Die AfD vertritt teils wirtschaftsliberale und teils sozial konservative Positionen, die nicht zu einer nachhaltigen und gerechten Gesellschaft beitragen. Ihre Forderungen nach Steuererleichterungen für Reiche und Unternehmen sowie die Ablehnung von Sozialleistungen für bedürftige Menschen verschärfen soziale Ungleichheiten. Wir als Union haben ganz konkrete Vorschläge in unserem Wahlprogramm, wie wir die Wirtschaftswende erreichen können. Und diese gehen weit über allgemein gehaltene Rhetorik hinaus. Im Januar haben wir uns auf der Klausur des Bundesvorstandes ausschließlich mit dem Thema Wirtschaft und einer Agenda 2030 beschäftigt: https://www.cdu.de/app/uploads/2025/01/Agenda-2030.pdf. Wir fordern die Unternehmenssteuerbelastung auf maximal 25% zu senken, den Rest-Soli abzuschaffen und die Bürokratie maßgeblich zu verschlanken. Durch die Besteuerung der Unternehmen von maximal 25% werden wir unseren Unternehmen wieder mehr Spielräume für Investitionen zu schaffen, auch in den Klimaschutz. Denn diesem müssen wir endlich effektiv bekämpfen – und zwar mit der Wirtschaft. Durch die Ausweitung des Emissionshandels wollen wir weiter Anreize für Unternehmen schaffen, nachhaltige und klimafreundliche Anpassungen vorzunehmen. Der Emissionshandel ist deswegen auch bewusst ein marktwirtschaftliches Instrument. Frau Weidels Forderung die Atomenergie zu forcieren und günstiges Öl dort zu kaufen, wo es am günstigsten ist - nämlich in Russland -, ist aus mehreren Aspekten nicht nur fraglich sondern auch in Anbetracht der aktuellen geopolitischen und klimapolitischen Herausforderungen ein Schuss in die komplett falsche Richtung. Dass die AfD die wissenschaftlichen Erkenntnisse zum Klimawandel oft in Frage stellt und konkrete Maßnahmen zur Bekämpfung der Klimakrise ablehnt, ist uns bekannt. Das Öl jedoch wieder aus Russland zu beziehen, geht Hand in Hand mit ihrer Kritik an der NATO und ihrer Militärpolitik. Als Putin Versteher forderte Alice Weidel des Öfteren eine stärkere Unabhängigkeit von westlichen Bündnissen und eine engere Zusammenarbeit mit Russland. Auch dieser Haltung stellen wir uns mit aller Deutlichkeit entgegen. 

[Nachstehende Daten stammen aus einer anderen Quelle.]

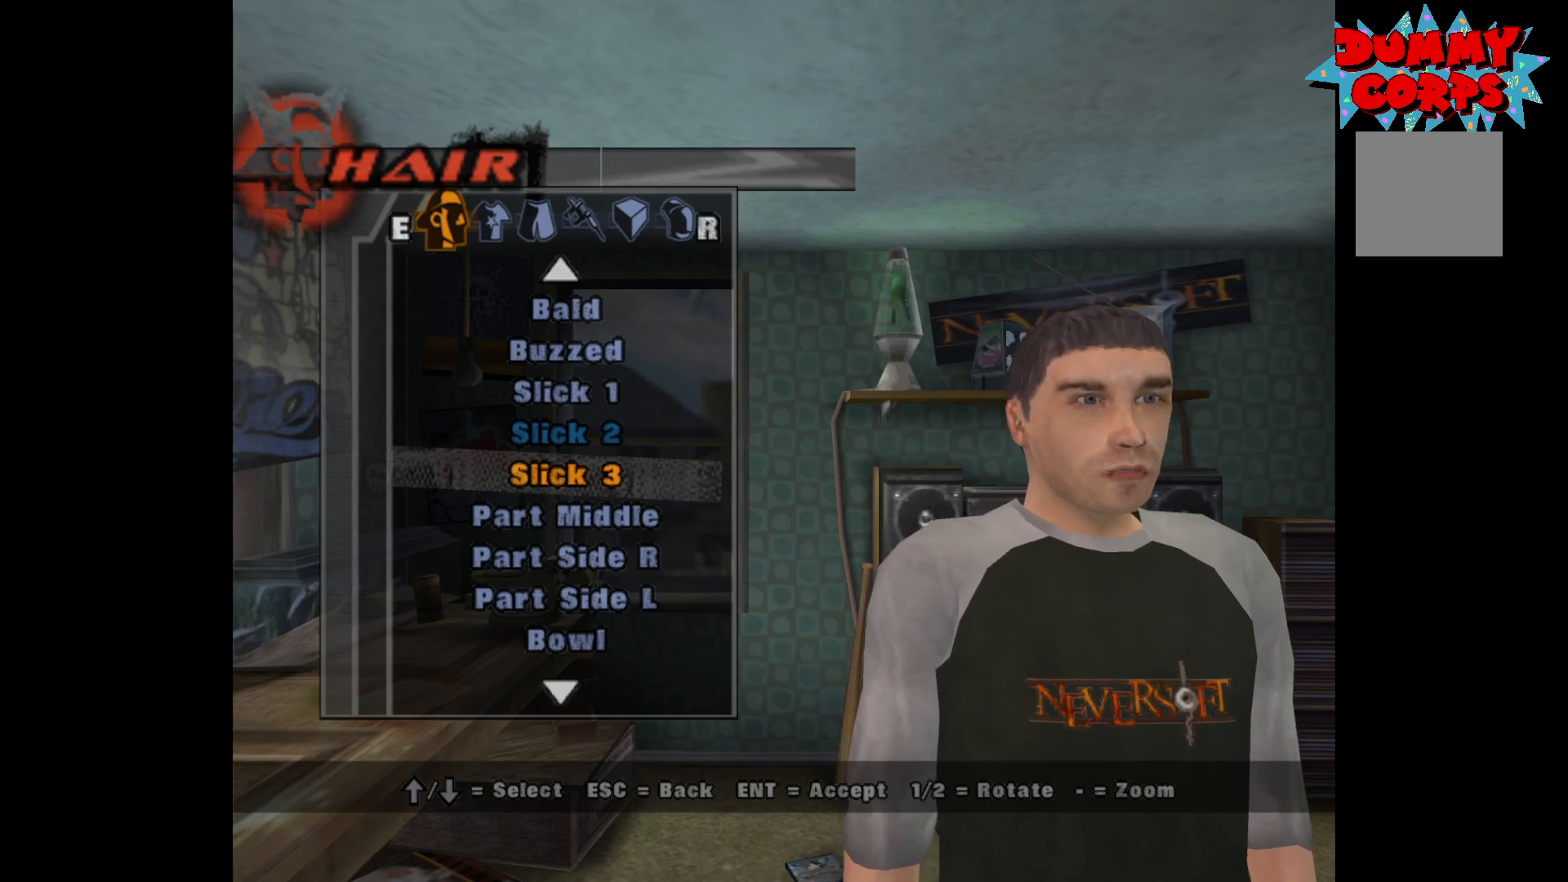
{"buttons": [], "left_stick": "center", "right_stick": "center", "events": [[167, "right_stick", "center"]]}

Besonders wichtig ist es mir noch auf Frau Weidels Vorwurf einzugehen, die Judikative sei als dritte Gewalt nicht mehr unabhängig und arbeite nicht objektiv. Es gibt klare Schutzmechanismen, die sicherstellen, dass die Justiz unabhängig und objektiv arbeitet. Solche Behauptungen untergraben das Vertrauen in die Justiz. Dasselbe gilt für die Behauptung, dass die öffentliche Medienlandschaft in Deutschland nicht unabhängig sei. Der öffentlich-rechtliche Rundfunk ist gesetzlich verpflichtet, objektiv und unparteiisch zu berichten. Rundfunkbeiträge werden nicht ohne guten Grund bezahlt. Der öffentlich-rechtliche Rundfunk spielt eine wichtige Rolle bei der Grundversorgung mit neutralen und vielfältigen Informationen, die nicht von kommerziellen Interessen oder politischen Einflüssen gesteuert werden. Einer Steuerung wie sie die AfD und Frau Weidel gerne hätten. 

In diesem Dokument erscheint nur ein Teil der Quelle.